To test whether the Island Rule was valid for either body length or body width, we extracted data on body size of ‘island’ and ‘mainland’ species. In order to avoid using phylogenetically non-independent data Meiri et al. (2009), we used 230 pairs of mainland-island species, ordered from smaller to bigger, belonging to either the same genus or family, and applied regressions of ‘island’ on ‘mainland’ species for body length and width of both sexes. We also applied regressions for 15 pairs belonging to the same family and 26 belonging to the same genus residing in the same climatic zone. In cases where we had more than one mainland species belonging to the same genus or family with the respective insular one, or vice versa, we calculated the mean value of the species’ sizes and excluded the values above and below the mean that differed approximately the same, in order to avoid changing the initial mean value before the extraction. After that, we ranged the values for both mainland and island species from the smallest to the largest to form the pairs used in the regressions. We then tested the variation in body size of island species with island surface.
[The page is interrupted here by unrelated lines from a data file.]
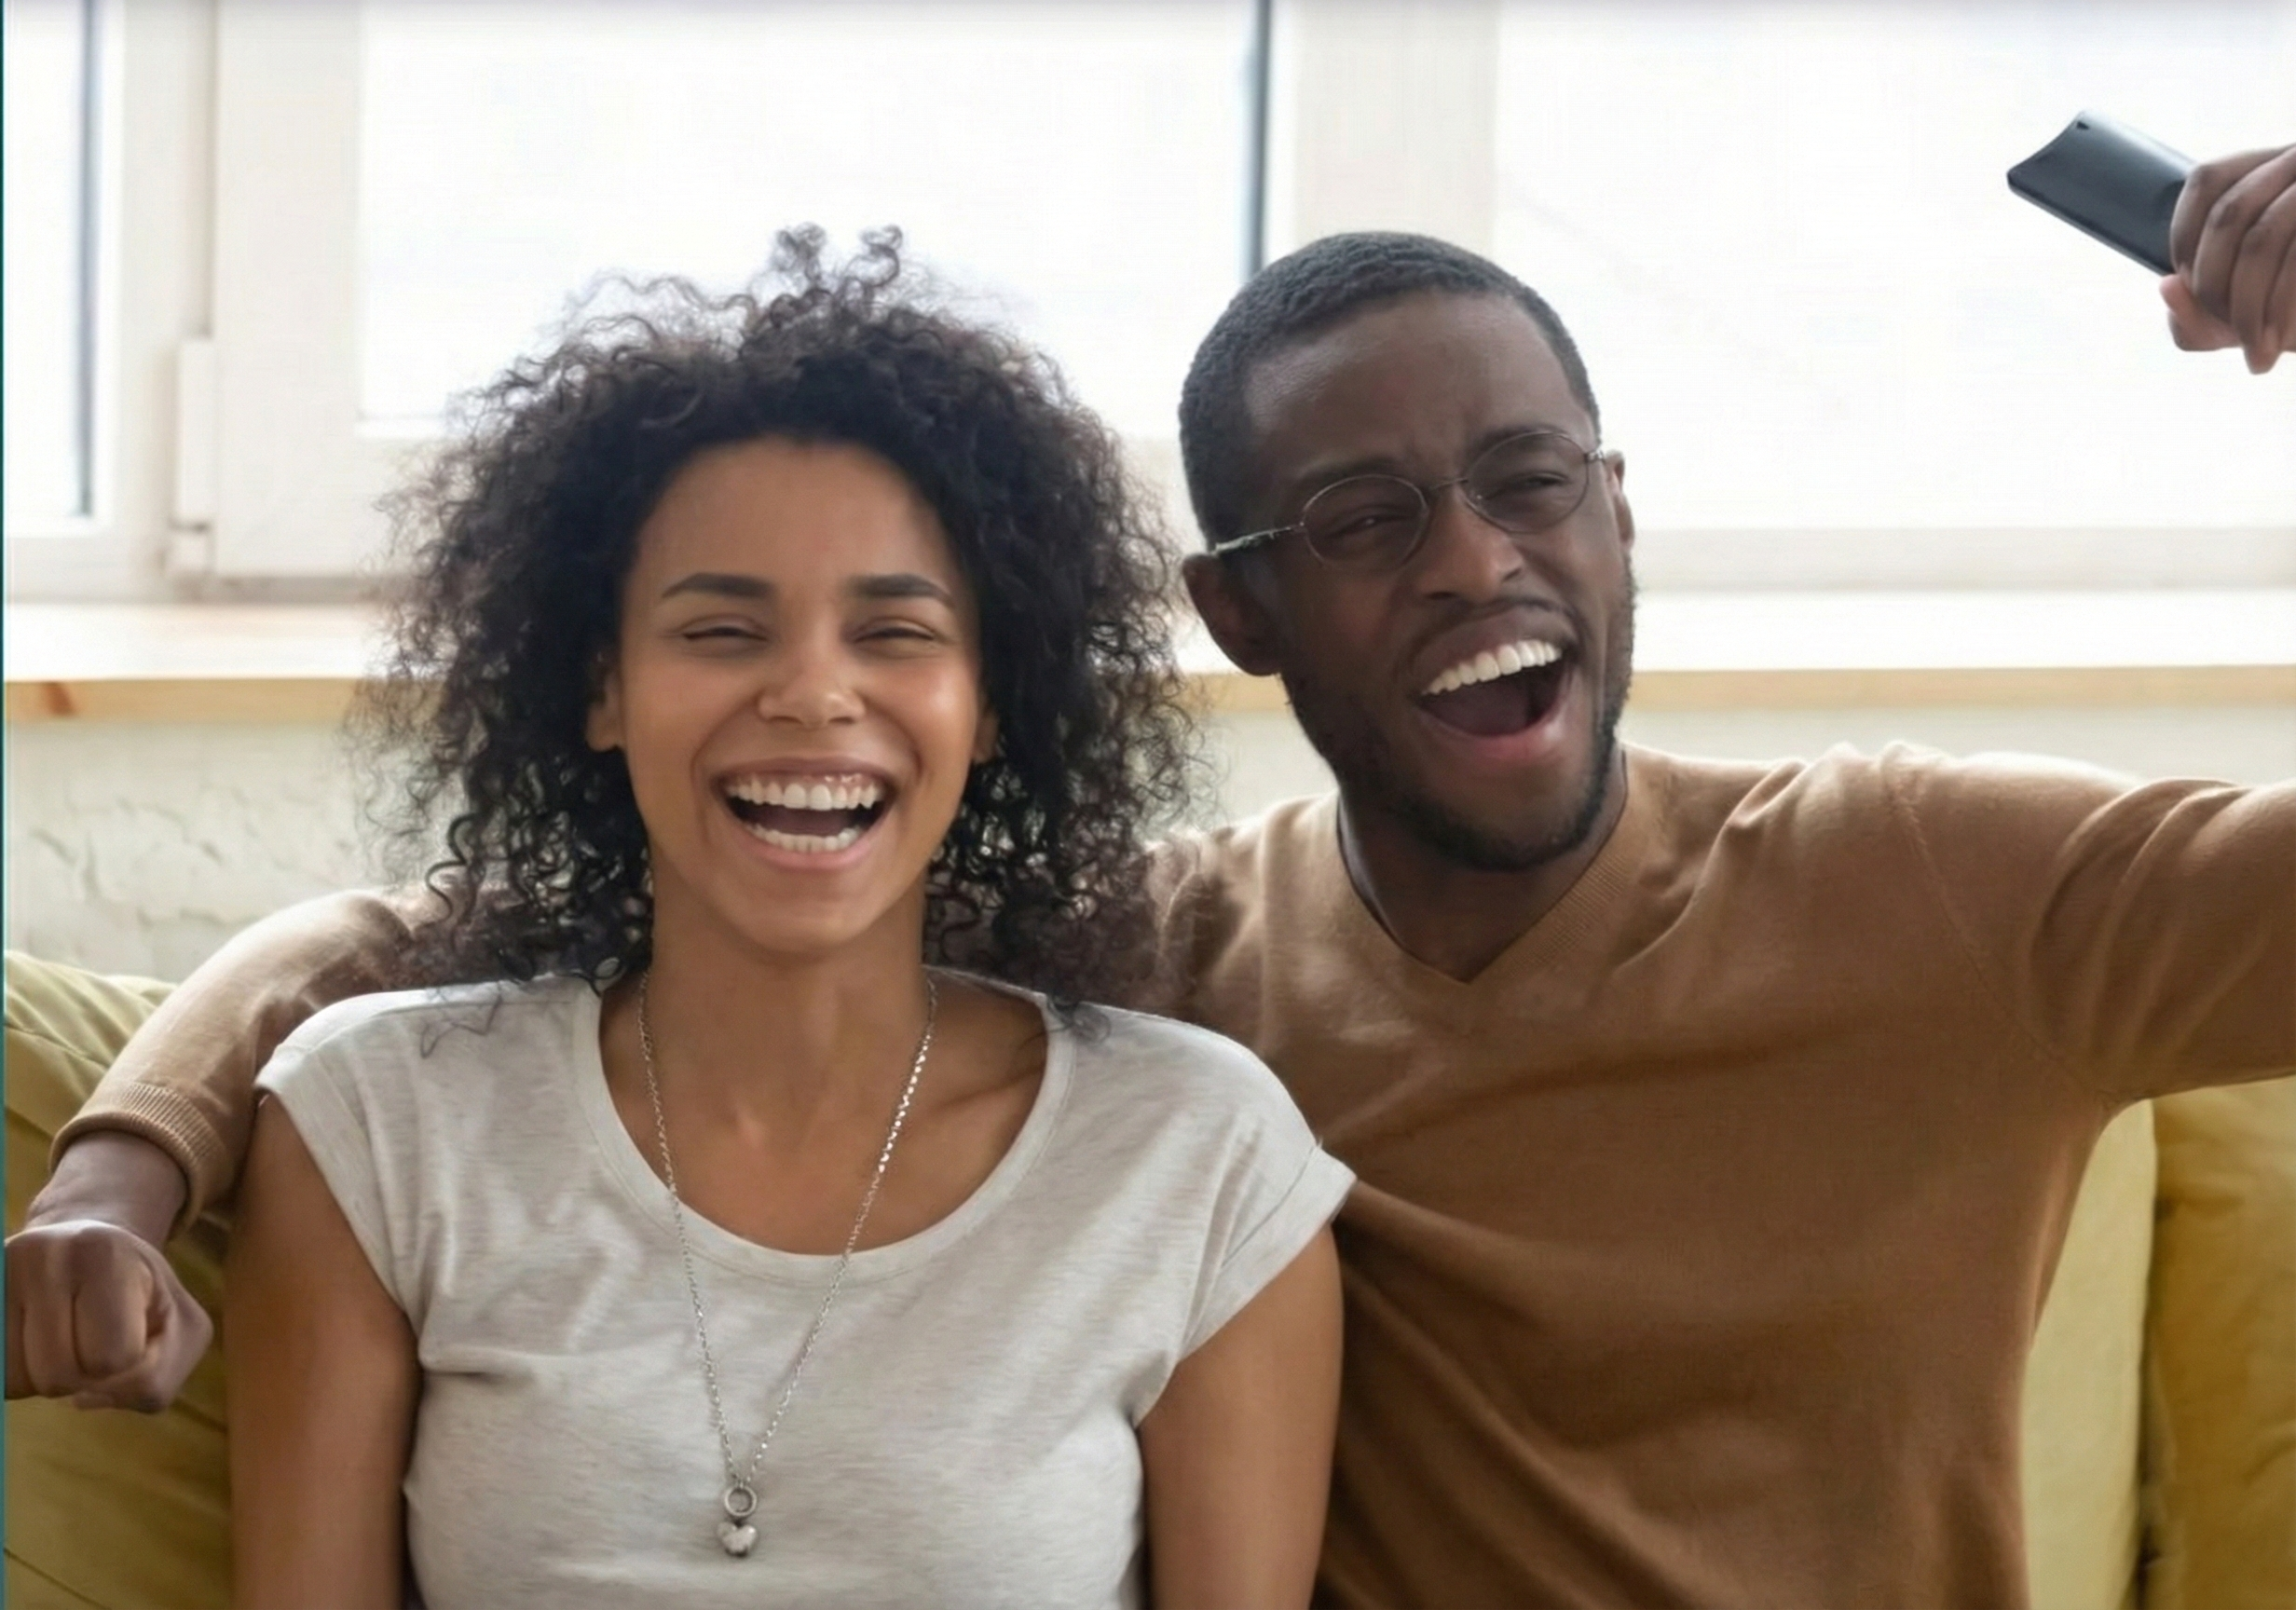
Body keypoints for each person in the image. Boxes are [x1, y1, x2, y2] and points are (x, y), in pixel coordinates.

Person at [11, 146, 2293, 1609]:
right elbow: (406, 960)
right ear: (1235, 613)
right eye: (1363, 523)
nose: (1475, 564)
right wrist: (127, 1161)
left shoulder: (1959, 893)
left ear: (1617, 515)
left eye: (1531, 486)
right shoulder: (1170, 969)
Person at [48, 233, 1354, 1610]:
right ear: (600, 689)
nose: (809, 693)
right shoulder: (381, 1125)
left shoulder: (1199, 1163)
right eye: (721, 631)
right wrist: (109, 1176)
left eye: (896, 633)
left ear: (993, 705)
Due to the fact that large islands are ‘mainland-like’ in terms of predators and competitors, we tested size variation in a consecutive order of decreasing island size classes, namely for islands below 50,000 km2, below 10,000 km2, and below 5,000 km2. The selection of the largest threshold follows from Meiri et al. (2006), who found that similar patterns of size evolution are obtained when the area of the largest islands included is less that 50,000 km2.
Finally, we used a model-selection approach to determine the variables [distribution, climatic variables and/or taxonomic effect (Family)] that best explain geographical variation in body size among species using the log10 maximum body length and width as response variables. Due to high correlation between length and width for males and females, we performed four separate modeling exercises, one for each variable. We started with a full model to arrive at an adequate one. The removal of predictor terms was based on the maximum decrease in AIC and, in the end, the overall increase in model fit for the removal of each remaining term. We stopped removing terms when no further deletion of a term produced a decrease in AIC. In each step we performed a Shapiro test to control the normality of residuals and confirm the good adjustment of the model to our data.
All numeric variables were log transformed when they weren’t normally distributed. R.2.10.1 and Statgraphics Plus 5.0 were used in all analyses.
Bergmann’s and Rensch’s rules
Maximum body length and width of terrestrial isopods increases with the increase of absolute values of latitude (Table 1). So, there is an increase in body size when departing from the Equator in both the North and South hemispheres, suggesting a pattern consistent with Bergmann’s rule. Moreover, the slope of the regression of body size on latitude is steeper for females, for all species belonging to Ligiidae, as well as for those belonging to Synocheta and Crinocheta. This results in greater among-species variation in female than male body size. So, we found no evidence in favor of Rensch’s rule.